Tout dépendait maintenant de la troisième épreuve. Encore ce succès,
Jean épousait la princesse, et à la mort du roi il héritait du trône. Dans le cas
contraire, il perdait la vie, et le sorcier mangeait ses beaux yeux bleus.
La veille au soir, Jean se coucha de bonne heure, fit sa prière et s’endormit
tranquillement. Mais son compagnon reprit les ailes du cygne, s’attacha le
sabre au côté, et s’envola vers le château, emportant les trois verges.
La nuit était terrible, la tempête arrachait les ardoises des toits, et les
arbres du jardin, où pendaient les squelettes, pliaient comme des roseaux à
chaque coup de vent. Les éclairs se succédaient sans relâche, et pendant toute
la nuit ce ne fut qu’un coup de tonnerre. La fenêtre s’ouvrit, et la princesse
s’envola. Elle était pâle comme la mort mais elle se riait du mauvais temps,
qu’elle trouvait encore trop doux. Son manteau blanc, pareil à une voile
de navire, tourbillonnait dans l’air. Le compagnon de voyage la frappait si
rudement de ses trois verges, que des gouttes de sang tombaient à terre, et
qu’à la fin elle put à peine continuer son vol. Cependant elle arriva à la
montagne.
« Il grêle, et le vent est furieux, dit-elle ; jamais je ne suis sortie par un
temps comme celui-là.
– Quelquefois on se fatigue même du bien, » répondit le sorcier.
Elle lui raconta que Jean avait deviné juste la seconde fois. S’il réussissait
encore le lendemain, c’en était fait ; elle ne pourrait plus retourner à la
montagne ni pratiquer ses sortilèges. Elle en était bien affligée.
« Cette fois, il ne devinera pas, dit le sorcier, ou il faudrait qu’il fût plus
grand sorcier que moi. En attendant, amusons-nous. »
Il prit la princesse par les deux mains, et ils dansèrent en rond avec les
deux fantômes et les feux follets qui étaient dans la salle. Les araignées
rouges sautaient joyeusement sur le mur, les fleurs de feu étincelaient ; le
hibou battait du tambour, le cri-cri chantait, les sauterelles noires jouaient
de la guimbarde. En vérité, le bal était fort animé !

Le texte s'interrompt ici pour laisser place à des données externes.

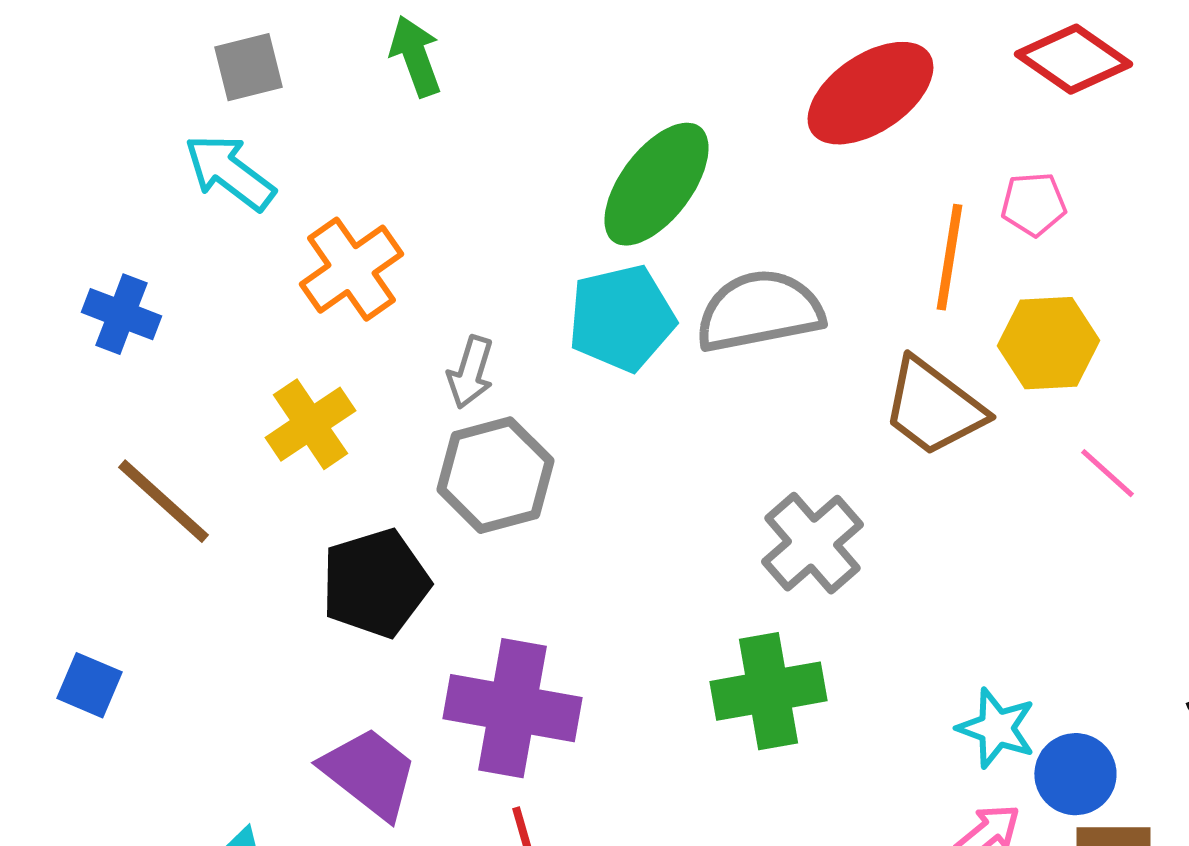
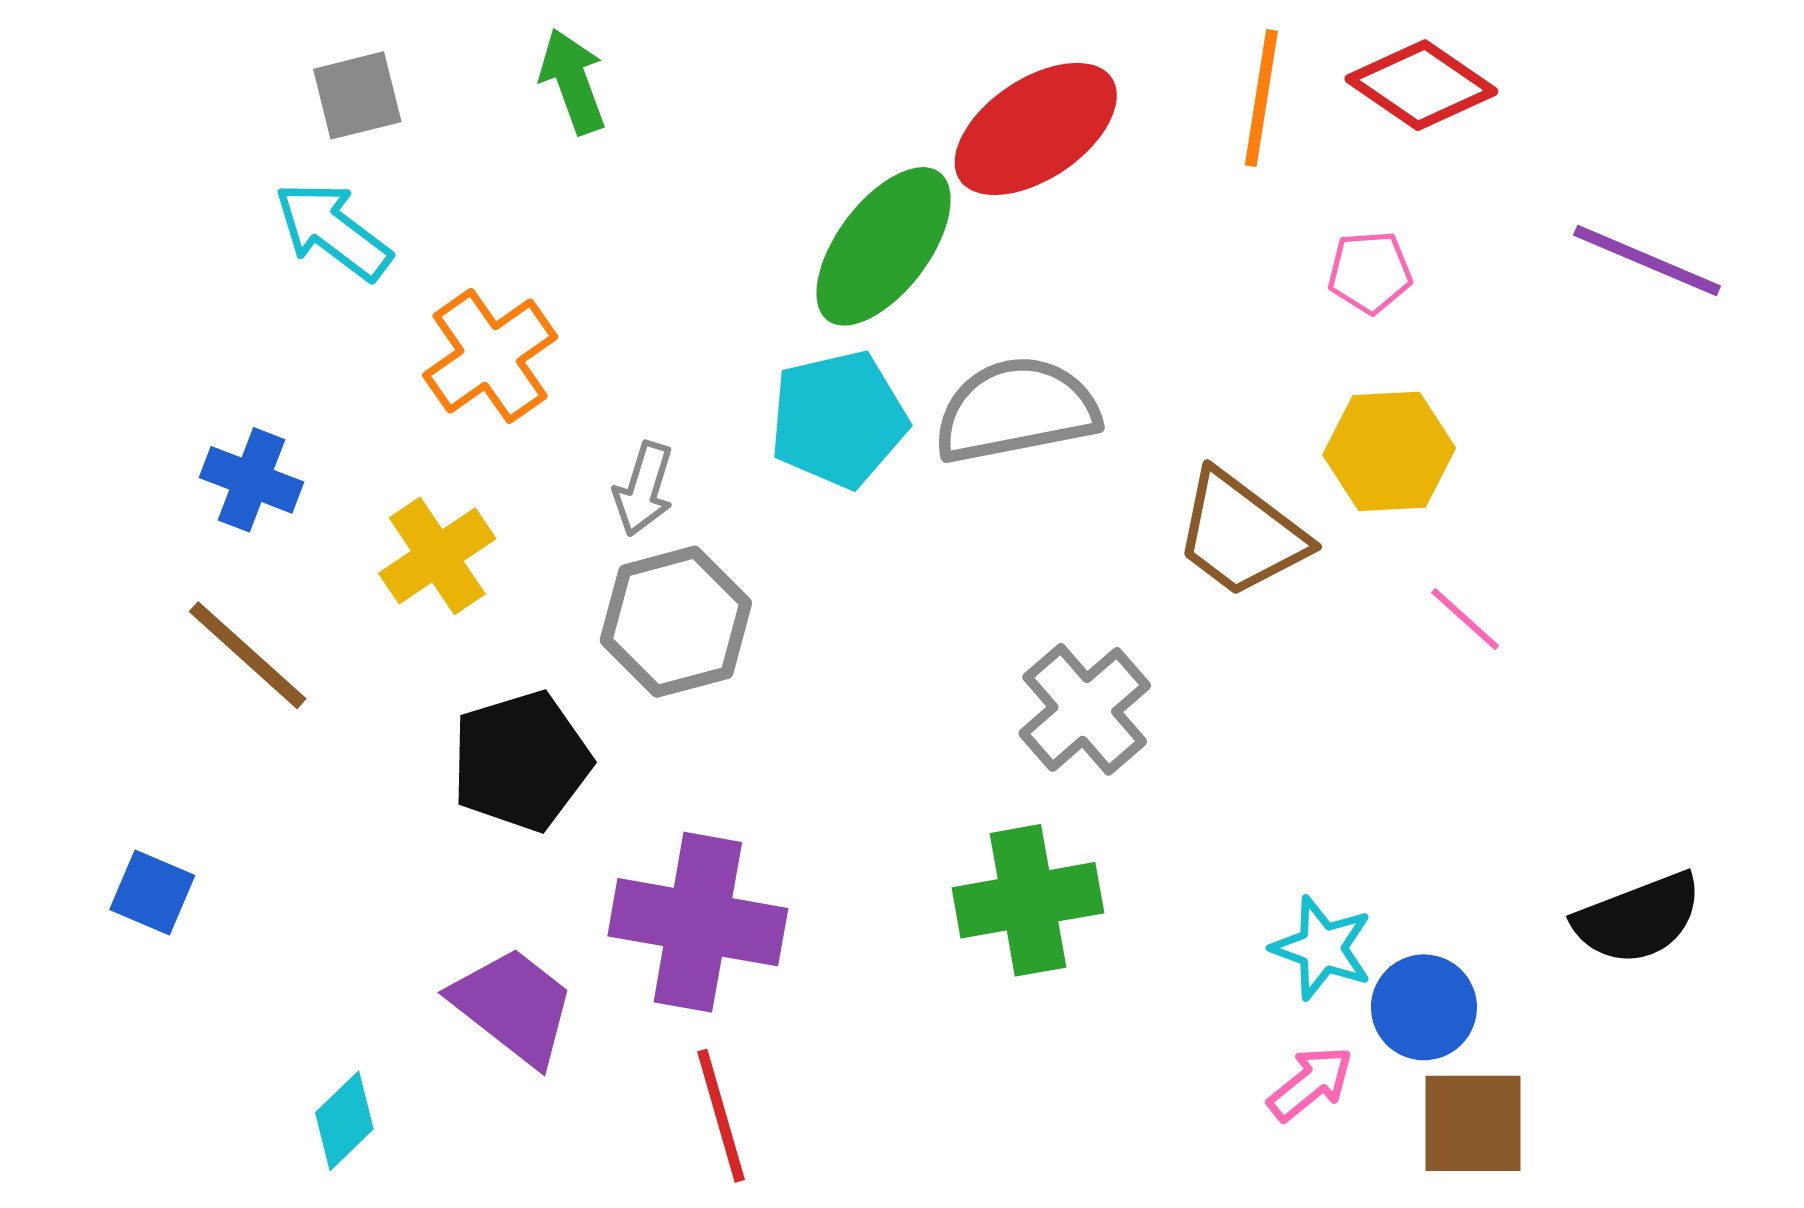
red ellipse: (870, 93) -> (1036, 129), moved
orange line: (949, 257) -> (1261, 98), moved
blue cross: (121, 314) -> (252, 480), moved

Lorsqu’ils eurent assez dansé, la princesse dut s’en retourner, pour
qu’on ne s’aperçût pas de son absence au château. Le sorcier offrit de
l’accompagner.
Ils s’envolèrent par le mauvais temps, et le compagnon de voyage usa ses
trois verges sur leurs épines dorsales. Jamais le sorcier ne s’était promené
sous une grêle semblable. Près du château, il fit ses adieux à la princesse, en
lui disant tout bas : « Pense à ma tête. »
Mais le compagnon de voyage l’avait entendu. Au moment même où la
princesse se glissa par sa fenêtre dans sa chambre à coucher, il saisit le sorcier
par sa longue barbe noire, et lui coupa sa vilaine tête au ras des épaules.